Im Vergleich zu diesem Energieschub sehen die Orchesterkonzerte alt aus. Und leider war es, zumindest teilweise, auch zu hören – selbst bei den Berliner Philharmonikern. Auch diesen Sommer präsentierten sie sich als ein technisch höchststehendes, klanglich unverkennbares, auch sehr selbstbewusstes Orchester. Das trat schon in Carl Maria von Webers «Oberon»-Ouvertüre heraus, nur blieb hier der gestalterische Zugriff des Chefdirigenten Kirill Petrenko noch unbestimmt, zögerlich. Schön war das, aber nicht mehr. Anders die darauffolgende Wiedergabe von Franz Schuberts «Grosser» C-Dur-Sinfonie D 944, die durchaus kontroverse Reaktionen auszulösen vermochte.
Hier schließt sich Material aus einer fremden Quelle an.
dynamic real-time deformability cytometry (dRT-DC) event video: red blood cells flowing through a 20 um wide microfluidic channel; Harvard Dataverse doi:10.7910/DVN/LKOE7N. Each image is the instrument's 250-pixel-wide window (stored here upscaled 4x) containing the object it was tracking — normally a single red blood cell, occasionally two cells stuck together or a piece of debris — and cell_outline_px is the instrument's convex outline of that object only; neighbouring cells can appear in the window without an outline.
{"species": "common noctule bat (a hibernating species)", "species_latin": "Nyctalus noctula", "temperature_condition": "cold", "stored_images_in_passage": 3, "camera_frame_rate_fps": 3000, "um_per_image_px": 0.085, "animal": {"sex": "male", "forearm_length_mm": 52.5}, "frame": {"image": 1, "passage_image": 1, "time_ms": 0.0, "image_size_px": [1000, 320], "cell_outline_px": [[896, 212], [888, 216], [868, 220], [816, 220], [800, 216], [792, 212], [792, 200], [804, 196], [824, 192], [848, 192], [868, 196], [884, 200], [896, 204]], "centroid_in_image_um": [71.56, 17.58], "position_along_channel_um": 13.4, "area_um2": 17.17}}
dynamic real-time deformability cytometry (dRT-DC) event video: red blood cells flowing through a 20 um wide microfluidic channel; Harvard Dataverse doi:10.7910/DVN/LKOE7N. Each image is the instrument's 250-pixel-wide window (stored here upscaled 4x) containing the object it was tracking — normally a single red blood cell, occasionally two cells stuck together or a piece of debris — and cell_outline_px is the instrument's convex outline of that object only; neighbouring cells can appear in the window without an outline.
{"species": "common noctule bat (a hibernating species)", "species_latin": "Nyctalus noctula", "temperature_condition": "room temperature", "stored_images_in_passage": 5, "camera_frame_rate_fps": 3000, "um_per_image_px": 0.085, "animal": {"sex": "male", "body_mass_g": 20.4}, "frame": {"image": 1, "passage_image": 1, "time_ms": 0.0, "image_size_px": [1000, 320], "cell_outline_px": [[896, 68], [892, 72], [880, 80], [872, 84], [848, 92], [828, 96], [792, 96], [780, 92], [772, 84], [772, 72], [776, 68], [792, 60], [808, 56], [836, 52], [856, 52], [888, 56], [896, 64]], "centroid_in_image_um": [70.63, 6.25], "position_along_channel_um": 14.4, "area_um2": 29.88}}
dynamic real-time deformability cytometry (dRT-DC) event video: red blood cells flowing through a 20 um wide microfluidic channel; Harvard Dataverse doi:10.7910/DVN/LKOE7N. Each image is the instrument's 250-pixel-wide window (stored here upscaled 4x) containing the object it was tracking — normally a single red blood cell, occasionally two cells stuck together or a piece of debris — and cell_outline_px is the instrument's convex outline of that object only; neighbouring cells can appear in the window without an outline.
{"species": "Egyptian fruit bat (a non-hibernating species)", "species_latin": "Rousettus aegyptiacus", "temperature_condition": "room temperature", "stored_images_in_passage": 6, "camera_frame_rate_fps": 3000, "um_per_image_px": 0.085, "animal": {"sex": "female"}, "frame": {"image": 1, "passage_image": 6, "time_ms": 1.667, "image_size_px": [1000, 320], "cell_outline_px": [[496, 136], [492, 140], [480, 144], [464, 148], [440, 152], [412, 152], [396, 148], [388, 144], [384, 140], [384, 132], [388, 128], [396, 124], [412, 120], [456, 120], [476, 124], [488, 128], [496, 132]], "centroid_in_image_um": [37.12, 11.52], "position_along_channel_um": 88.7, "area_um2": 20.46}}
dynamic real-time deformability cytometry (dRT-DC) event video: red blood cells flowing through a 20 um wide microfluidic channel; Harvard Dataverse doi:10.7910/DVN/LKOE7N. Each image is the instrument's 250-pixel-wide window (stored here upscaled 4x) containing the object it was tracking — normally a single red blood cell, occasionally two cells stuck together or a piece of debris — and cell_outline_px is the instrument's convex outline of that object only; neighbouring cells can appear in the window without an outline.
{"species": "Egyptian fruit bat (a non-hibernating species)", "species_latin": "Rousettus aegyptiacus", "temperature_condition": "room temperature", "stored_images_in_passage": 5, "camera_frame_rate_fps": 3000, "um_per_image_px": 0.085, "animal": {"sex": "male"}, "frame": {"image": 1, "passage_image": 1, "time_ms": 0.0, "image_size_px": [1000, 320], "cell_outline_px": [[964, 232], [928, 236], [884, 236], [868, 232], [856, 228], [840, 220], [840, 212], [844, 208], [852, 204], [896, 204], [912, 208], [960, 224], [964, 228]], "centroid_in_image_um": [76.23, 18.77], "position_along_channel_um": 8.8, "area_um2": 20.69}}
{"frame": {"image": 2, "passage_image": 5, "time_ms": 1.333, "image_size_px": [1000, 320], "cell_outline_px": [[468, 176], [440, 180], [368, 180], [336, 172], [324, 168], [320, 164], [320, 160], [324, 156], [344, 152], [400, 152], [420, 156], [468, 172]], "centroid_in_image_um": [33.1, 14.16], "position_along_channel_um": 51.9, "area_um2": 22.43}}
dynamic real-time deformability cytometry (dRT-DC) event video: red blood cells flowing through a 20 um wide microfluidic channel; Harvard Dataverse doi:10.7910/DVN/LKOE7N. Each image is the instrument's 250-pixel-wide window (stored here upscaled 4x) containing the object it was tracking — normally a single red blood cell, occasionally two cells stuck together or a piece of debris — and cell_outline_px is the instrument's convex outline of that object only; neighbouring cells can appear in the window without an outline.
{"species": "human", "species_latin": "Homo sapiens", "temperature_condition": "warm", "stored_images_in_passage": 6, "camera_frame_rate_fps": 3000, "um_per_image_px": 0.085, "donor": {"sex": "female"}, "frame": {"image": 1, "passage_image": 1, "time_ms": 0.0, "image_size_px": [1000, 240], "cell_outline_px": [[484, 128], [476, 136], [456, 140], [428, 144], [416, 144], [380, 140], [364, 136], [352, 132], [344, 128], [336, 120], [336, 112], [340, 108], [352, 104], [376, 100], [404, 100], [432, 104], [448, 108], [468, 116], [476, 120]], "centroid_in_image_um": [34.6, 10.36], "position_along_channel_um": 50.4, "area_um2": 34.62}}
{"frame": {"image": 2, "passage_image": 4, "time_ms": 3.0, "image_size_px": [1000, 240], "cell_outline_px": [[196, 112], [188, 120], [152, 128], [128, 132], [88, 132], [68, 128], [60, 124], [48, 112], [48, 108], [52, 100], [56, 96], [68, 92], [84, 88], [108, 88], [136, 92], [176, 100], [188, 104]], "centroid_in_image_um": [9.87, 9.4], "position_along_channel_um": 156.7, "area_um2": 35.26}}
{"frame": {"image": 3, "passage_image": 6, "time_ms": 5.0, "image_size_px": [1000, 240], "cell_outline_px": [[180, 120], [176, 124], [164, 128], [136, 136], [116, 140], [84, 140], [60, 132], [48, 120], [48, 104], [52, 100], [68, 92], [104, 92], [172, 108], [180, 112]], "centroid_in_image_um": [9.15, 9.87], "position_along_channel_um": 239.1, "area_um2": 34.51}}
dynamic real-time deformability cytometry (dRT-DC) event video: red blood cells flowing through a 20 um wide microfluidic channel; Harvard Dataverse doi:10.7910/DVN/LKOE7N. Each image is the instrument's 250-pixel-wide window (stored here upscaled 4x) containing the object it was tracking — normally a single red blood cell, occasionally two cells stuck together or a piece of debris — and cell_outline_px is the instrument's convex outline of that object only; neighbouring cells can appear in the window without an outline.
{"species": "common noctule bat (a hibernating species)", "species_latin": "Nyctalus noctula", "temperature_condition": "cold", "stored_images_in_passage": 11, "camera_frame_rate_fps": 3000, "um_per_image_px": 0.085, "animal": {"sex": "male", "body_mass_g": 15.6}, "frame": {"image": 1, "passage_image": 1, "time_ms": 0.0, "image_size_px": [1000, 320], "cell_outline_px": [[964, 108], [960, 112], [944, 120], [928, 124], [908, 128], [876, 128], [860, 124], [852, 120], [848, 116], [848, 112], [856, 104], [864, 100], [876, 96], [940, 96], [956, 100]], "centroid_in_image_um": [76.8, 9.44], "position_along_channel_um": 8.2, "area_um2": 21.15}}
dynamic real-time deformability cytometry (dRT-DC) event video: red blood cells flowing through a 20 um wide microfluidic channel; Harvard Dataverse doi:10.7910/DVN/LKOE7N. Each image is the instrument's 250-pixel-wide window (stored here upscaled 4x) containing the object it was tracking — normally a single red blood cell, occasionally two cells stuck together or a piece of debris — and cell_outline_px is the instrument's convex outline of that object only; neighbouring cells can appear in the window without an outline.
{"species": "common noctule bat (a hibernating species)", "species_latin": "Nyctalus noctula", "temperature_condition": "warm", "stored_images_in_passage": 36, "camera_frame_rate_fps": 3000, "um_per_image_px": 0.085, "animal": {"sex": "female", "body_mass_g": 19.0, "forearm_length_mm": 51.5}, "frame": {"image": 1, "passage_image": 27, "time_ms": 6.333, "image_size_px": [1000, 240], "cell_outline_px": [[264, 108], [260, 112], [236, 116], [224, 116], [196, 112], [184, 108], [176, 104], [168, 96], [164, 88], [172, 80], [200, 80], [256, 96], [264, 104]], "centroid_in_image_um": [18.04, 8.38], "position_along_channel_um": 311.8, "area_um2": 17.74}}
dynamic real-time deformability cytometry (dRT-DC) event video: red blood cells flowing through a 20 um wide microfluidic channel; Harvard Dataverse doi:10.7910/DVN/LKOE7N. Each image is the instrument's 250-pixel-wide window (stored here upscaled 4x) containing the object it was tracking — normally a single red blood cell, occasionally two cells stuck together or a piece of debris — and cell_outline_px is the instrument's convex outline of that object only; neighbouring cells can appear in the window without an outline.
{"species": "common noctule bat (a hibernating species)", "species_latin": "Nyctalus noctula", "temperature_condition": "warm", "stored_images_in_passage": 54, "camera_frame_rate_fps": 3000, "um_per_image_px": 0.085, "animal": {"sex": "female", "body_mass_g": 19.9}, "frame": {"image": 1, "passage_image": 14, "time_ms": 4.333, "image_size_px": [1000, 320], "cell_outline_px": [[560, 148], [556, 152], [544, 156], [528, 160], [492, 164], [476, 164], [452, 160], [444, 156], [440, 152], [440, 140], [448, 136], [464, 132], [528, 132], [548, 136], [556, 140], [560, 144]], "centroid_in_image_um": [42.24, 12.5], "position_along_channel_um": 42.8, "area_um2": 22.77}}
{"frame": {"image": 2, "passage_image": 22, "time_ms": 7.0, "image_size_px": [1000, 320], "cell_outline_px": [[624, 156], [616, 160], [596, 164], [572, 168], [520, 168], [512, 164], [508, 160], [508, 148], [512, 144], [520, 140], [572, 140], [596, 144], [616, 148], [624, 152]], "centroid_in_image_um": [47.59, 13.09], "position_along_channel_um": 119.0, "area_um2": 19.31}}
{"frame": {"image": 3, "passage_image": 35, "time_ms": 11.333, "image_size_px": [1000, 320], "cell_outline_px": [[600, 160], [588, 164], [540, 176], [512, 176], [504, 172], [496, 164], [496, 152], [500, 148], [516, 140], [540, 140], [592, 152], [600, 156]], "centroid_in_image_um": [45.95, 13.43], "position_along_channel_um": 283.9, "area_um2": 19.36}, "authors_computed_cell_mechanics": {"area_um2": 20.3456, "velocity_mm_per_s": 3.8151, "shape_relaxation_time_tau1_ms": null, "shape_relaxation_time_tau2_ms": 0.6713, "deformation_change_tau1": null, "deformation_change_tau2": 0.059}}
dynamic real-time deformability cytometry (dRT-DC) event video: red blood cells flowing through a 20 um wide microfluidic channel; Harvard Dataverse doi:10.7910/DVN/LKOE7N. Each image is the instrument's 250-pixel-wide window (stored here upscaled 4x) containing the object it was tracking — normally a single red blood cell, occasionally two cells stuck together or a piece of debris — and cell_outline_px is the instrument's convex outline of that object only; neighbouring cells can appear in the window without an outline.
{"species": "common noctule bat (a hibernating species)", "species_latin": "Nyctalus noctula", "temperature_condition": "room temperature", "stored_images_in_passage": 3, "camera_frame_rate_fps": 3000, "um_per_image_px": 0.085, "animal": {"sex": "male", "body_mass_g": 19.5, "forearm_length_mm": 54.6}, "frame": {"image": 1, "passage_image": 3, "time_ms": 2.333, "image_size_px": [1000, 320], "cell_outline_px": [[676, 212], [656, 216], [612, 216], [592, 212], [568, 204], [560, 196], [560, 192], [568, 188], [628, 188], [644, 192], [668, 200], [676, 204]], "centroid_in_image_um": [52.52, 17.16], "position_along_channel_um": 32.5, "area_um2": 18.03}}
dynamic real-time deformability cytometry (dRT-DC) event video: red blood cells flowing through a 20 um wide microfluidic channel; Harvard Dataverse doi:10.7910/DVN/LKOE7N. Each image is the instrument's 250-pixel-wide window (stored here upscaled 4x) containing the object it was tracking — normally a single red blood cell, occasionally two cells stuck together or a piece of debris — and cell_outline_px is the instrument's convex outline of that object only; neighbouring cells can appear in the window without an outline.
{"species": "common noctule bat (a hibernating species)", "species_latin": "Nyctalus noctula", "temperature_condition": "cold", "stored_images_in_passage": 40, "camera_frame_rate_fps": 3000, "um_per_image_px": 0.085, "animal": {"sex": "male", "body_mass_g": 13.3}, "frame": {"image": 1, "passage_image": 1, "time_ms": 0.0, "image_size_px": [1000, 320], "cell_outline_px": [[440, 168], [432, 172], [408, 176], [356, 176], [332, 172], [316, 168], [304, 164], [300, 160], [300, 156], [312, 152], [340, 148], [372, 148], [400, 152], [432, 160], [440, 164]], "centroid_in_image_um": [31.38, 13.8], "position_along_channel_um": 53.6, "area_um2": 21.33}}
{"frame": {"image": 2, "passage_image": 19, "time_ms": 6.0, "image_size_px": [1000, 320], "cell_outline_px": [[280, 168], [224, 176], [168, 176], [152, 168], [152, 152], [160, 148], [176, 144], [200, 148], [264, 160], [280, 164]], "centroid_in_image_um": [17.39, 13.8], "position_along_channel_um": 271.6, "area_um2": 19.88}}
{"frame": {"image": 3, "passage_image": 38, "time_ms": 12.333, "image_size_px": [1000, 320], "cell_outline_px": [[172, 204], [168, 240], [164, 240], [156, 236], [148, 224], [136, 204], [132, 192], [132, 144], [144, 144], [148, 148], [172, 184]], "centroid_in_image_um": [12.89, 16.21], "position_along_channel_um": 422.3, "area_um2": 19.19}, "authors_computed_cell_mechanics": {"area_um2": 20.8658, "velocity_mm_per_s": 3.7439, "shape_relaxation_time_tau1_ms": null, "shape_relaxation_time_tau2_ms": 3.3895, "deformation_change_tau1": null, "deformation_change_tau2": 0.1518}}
Petrenko hatte sich dazu entschieden, die Wiederholungen, die gerade im dritten Satz zu den berühmten «himmlischen Längen» führen, anders als viele Dirigenten durchgehend zu berücksichtigen. Er konnte es sich erlauben, basierte seine Interpretation doch auf frischen Tempi. Schon die langsame Einleitung deutete es an, das vom Komponisten vorgegebene Alla breve war jedenfalls klar zu spüren. In subtilen Schritten erreichte Petrenko dann das Allegro des Hauptteils – und da manifestierte sich des Dirigenten Sinn für Arbeit an den Zeitmassen. Immer wieder stattete er einzelne Gesten mit kleinen Beschleunigungen oder Verzögerungen aus, so wie es zu Schuberts Zeit und noch bis hin zu den Interpreten der Spätromantik üblich war. Indes blieb es in diesem Bemühen bei Ansätzen, die nicht konstitutiv wirkten.

Vor allen Dingen aber trieb Petrenko das Finale in einen förmlichen Geschwindigkeitsrausch hinein, was zur Folge hatte, dass die kleinen Tonbewegungen des Satzes nicht mehr wahrzunehmen waren. Hier wurde auch der Klang so kompakt und massiv, dass das spezifische Kolorit Schuberts auf der Strecke blieb. Vielleicht ist die bisweilen melancholische, auch fragile Klangwelt Schuberts nicht das, was Kirill Petrenko naheliegt. So gedacht am zweiten Abend, der mit einem Feuerwerk anhob: mit dem frechen, wild himmelstürmerischen Klavierkonzert Nr. 1 in Des-Dur von Sergej Prokofjew. Was Anna Vinnitskaya da an Fingerfertigkeit und metallener Kraft, auch an Klangsinnlichkeit aufbot, war stupend – und die Berliner gingen mit, hellwach und ohne je mit der Wimper zu zucken. Er recht bei sich war Kirill Petrenko in der Sinfonischen Dichtung «Ein Sommermärchen» von Josef Suk. Beredt, schwerblütig schildert der Komponist einen Tag in seinem traurigen Leben nach dem Tod des Schwiegervaters Antonín Dvořák und jenem seiner Gattin. Er tut das in Geist und Ton der Spätromantik, wenn auch mit gelegentlichen Anklängen an modernere Strömungen, etwa den Impressionismus. Leicht zu hören ist das Werk nicht, es fügt sich nicht von selbst ins Ohr. Allein, die fabelhafte Auslegung durch die Berliner Philharmoniker und Kirill Petrenko verhalf dem Werk zu pulsierendem Leben. Die Farben in enormer Pracht entfaltet, die Bögen von weitem Atem getragen, die Verlaufskurven so griffig geformt, dass Suks Schöpfung förmlich zu erzählen begann.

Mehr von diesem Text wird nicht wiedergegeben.